▶ **Esercizi proposti**
**A)** Stabilisci se le affermazioni seguenti concordano con il testo sugli alberghi di Lecco. Per ognuna rispondi sì o no e cita le parole del testo che lo decidono.
(i) A Lecco dovrebbero sorgere sei nuovi alberghi di lusso.
(ii) Nel turismo lecchese gli alberghi hanno già un ruolo centrale.
(iii) La provincia di Lecco è all’apice dell’industria meccanica nazionale.
**B)** Riscrivi in forma più breve il paragrafo del testo sugli alberghi di Lecco che comincia con «Dalle casette in legno». Conservane i fatti principali.
**C)** Rispondi brevemente alle domande sul testo sugli alberghi di Lecco.
(i) Quanti nuovi alberghi di lusso dovrebbero sorgere a Lecco?
(ii) Da quanto tempo si sta sviluppando il turismo?
(iii) Da che cosa è caratterizzato, per ora, questo turismo?

══ Testo di partenza ══

Dalle casette in legno con biscotti, salumi e segnaposti natalizi agli hotel a cinque stelle. Nel giro di pochi anni a Lecco dovrebbero sorgere sei nuovi alberghi di lusso, alcuni in punti nevralgici della città, gestiti da catene internazionali. È l’incontro tra l’imprenditoria che ha sperimentato la fertilità delle aree lacustri e la voglia di investire di gruppi finanziari esteri. D’altronde Lecco resta pur sempre un caposaldo del manifatturiero con aziende che fatturano da cento milioni a oltre un miliardo all’anno e non a caso la nostra provincia si conferma all’apice dell’industria meccanica nazionale.
Da un paio di lustri si sta sviluppando un turismo per ora caratterizzato dal business delle case vacanze, mentre gli alberghi hanno ancora un ruolo marginale. Anche l’ultimo fine settimana ha certificato un flusso crescente di turisti mescolato con l’esercito di “clientes”, in pista per lo shopping natalizio.

═══
══ Dati forniti ══

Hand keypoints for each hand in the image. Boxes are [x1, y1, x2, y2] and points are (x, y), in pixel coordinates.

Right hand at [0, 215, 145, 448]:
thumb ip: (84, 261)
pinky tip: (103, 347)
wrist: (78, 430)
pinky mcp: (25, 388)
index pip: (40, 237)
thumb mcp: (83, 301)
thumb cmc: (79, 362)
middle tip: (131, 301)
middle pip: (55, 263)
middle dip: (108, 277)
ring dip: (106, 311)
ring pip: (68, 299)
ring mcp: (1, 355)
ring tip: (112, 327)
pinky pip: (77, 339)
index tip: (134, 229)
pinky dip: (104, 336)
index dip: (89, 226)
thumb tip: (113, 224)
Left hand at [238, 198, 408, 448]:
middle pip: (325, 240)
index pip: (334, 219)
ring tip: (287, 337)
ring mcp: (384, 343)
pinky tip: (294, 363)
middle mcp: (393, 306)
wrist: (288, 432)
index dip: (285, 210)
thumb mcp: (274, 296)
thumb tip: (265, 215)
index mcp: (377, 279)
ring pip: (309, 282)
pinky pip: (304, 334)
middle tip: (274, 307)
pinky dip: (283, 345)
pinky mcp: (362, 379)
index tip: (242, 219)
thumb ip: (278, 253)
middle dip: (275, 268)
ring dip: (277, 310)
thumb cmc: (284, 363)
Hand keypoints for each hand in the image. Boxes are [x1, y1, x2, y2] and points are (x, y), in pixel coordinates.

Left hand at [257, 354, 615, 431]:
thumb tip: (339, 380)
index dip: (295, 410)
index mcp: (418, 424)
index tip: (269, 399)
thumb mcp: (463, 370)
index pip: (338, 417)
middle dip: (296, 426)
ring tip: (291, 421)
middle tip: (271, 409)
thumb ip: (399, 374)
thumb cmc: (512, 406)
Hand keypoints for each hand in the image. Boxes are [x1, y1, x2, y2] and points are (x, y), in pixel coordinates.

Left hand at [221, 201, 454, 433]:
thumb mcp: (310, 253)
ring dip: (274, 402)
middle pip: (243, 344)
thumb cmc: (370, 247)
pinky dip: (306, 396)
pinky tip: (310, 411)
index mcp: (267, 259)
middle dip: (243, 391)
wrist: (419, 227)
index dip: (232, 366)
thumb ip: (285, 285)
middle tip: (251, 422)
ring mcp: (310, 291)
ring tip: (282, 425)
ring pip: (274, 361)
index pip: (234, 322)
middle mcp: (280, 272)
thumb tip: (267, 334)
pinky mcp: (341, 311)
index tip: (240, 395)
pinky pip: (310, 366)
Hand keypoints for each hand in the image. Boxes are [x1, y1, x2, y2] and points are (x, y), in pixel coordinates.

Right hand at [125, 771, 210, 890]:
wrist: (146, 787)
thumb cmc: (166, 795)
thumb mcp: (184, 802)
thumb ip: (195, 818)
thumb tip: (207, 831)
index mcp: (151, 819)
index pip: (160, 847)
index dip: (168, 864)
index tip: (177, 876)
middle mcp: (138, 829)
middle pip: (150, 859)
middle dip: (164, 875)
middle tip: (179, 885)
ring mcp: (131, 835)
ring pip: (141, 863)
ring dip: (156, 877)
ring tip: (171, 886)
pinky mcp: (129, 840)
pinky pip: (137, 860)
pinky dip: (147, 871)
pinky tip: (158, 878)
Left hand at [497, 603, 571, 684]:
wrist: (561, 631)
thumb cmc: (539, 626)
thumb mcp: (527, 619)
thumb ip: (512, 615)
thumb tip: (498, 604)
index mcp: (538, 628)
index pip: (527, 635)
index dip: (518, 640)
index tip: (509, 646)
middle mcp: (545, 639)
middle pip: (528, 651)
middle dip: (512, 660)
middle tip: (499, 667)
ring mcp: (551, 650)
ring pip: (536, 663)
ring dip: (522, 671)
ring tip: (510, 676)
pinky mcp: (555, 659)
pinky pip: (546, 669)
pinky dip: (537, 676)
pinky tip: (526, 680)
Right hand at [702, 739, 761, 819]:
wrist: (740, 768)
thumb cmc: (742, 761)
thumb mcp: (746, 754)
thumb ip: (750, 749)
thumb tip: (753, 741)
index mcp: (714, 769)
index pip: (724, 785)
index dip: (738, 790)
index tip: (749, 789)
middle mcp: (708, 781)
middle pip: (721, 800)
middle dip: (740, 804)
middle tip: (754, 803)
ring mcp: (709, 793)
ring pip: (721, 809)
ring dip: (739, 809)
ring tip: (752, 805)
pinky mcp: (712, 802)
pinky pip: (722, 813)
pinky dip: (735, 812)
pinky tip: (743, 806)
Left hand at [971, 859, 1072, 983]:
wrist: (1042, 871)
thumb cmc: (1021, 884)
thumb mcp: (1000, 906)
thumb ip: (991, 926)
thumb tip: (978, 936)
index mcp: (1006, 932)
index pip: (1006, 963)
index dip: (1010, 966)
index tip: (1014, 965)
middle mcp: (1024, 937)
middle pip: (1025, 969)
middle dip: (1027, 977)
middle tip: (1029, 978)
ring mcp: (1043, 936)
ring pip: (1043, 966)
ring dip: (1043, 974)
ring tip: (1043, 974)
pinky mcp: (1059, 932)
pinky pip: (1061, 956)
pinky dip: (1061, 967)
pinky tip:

═══

▶ **Esercizio svolto**
**A)**
(i) Sì: «a Lecco dovrebbero sorgere sei nuovi alberghi di lusso».
(ii) No: «gli alberghi hanno ancora un ruolo marginale».
(iii) Sì: «la nostra provincia si conferma all’apice dell’industria meccanica nazionale».

**B)** A Lecco, in pochi anni, dovrebbero nascere sei nuovi alberghi di lusso gestiti da catene internazionali, alcuni in punti nevralgici della città. I promotori sono imprenditori che hanno sperimentato la fertilità delle aree lacustri e gruppi finanziari esteri desiderosi di investire. Lecco resta un caposaldo del manifatturiero, con aziende che fatturano da cento milioni a oltre un miliardo all’anno, e la provincia si conferma all’apice dell’industria meccanica nazionale.

**C)**
(i) Sei.
(ii) Da un paio di lustri.
(iii) Dal business delle case vacanze.